Crispino v. Goord

Appeal from a judgment of the Supreme Court (Feldstein, J.), *875entered November 4, 2005 in Franklin County, which, inter alia, dismissed petitioner’s application, in a proceeding pursuant to CPLR article 78, to review a determination of respondent Commissioner of Correctional Services denying petitioner’s request to participate in a temporary release furlough program.

Petitioner, an attorney, was convicted in 2001 of multiple counts of grand larceny, criminal possession of stolen property and criminal possession of a forged instrument after he stole money from numerous clients (People v Crispino, 298 AD2d 220 [2002], lv denied 99 NY2d 627 [2003]).
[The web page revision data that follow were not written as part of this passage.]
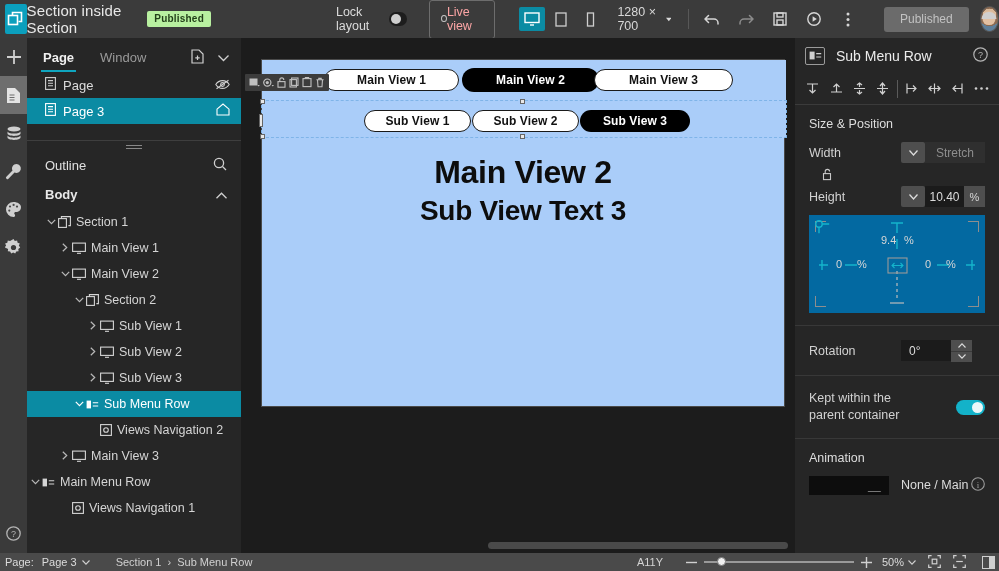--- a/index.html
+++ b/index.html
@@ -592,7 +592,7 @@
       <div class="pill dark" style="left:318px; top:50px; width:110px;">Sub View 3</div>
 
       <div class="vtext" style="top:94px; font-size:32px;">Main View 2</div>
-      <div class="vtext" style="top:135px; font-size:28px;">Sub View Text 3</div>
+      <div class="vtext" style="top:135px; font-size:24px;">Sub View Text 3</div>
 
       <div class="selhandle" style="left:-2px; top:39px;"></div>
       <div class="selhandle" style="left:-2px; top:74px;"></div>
He was sentenced to an aggregate term of 7 to 21 years in prison (id.). In November 2004, he applied for a furlough under the temporary release program for the purpose of reestablishing ties with his daughter (see 7 NYCRR 1900.3 [c]). Respondent Superintendent of Franklin Correctional Facility denied the application based upon the nature of petitioner’s crimes. After the determination was affirmed on administrative appeal, petitioner commenced this CPLR article 78 proceeding. Following joinder of issue, Supreme Court dismissed the petition and this appeal ensued.*

Initially, we note that the standard for reviewing the determination at issue is whether it “ ‘violated any positive statutory requirement or denied a constitutional right of the inmate and whether [it] is affected by irrationality bordering on impropriety’” (Matter of Abascal v Maczek, 19 AD3d 913, 914 [2005], lv denied 5 NY3d 713 [2005], quoting Matter of Gonzalez v Wilson, 106 AD2d 386, 386-387 [1984]). In support of his challenge, petitioner relies on a prior determination in which the Superintendent approved his application to participate in a temporary work release program (see 7 NYCRR 1900.3 [f]). We note, however, that the two programs are completely dissimilar. The temporary work release program allows an inmate up to a 14-hour leave from the correctional facility for work, while the furlough program allows an inmate leave of up to 14 days to attend to family'and related matters (see 7 NYCRR 1900.3 [c], [f]). Given the significant differences in the duration and nature of these leaves, varying dispositions would not be inconsistent. Even if these programs were analogous, the Superintendent’s initial approval of petitioner’s temporary work release application would have no binding effect as it was later disapproved by the temporary release reviewer based upon the serious nature of petitioner’s crimes and the disapproval was affirmed by respondent Director of Temporary Release Programs (answer ex*876hibit F). Considering the deceitful nature of petitioner’s crimes and the large number of trusting clients who were victimized, we cannot conclude that the denial of his furlough application was “ ‘affected by irrationality bordering on impropriety’” (Matter of Abascal v Maczek, supra at 914, quoting Matter of Gonzalez v Wilson, supra at 386-387), or that it violated petitioner’s statutory or constitutional rights. Accordingly, Supreme Court properly dismissed the petition (see e.g. Matter of Wallman v Joy, 304 AD2d 996, 997 [2003]). In view of our disposition, we need not address petitioner’s remaining claim.

Peters, J.P, Mugglin, Rose, Lahtinen and Kane, JJ., concur. Ordered that the judgment is affirmed, without costs.

During the course of the CPLR article 78 proceeding, petitioner also made a discovery motion pursuant to CPLR 408, which was denied by Supreme Court.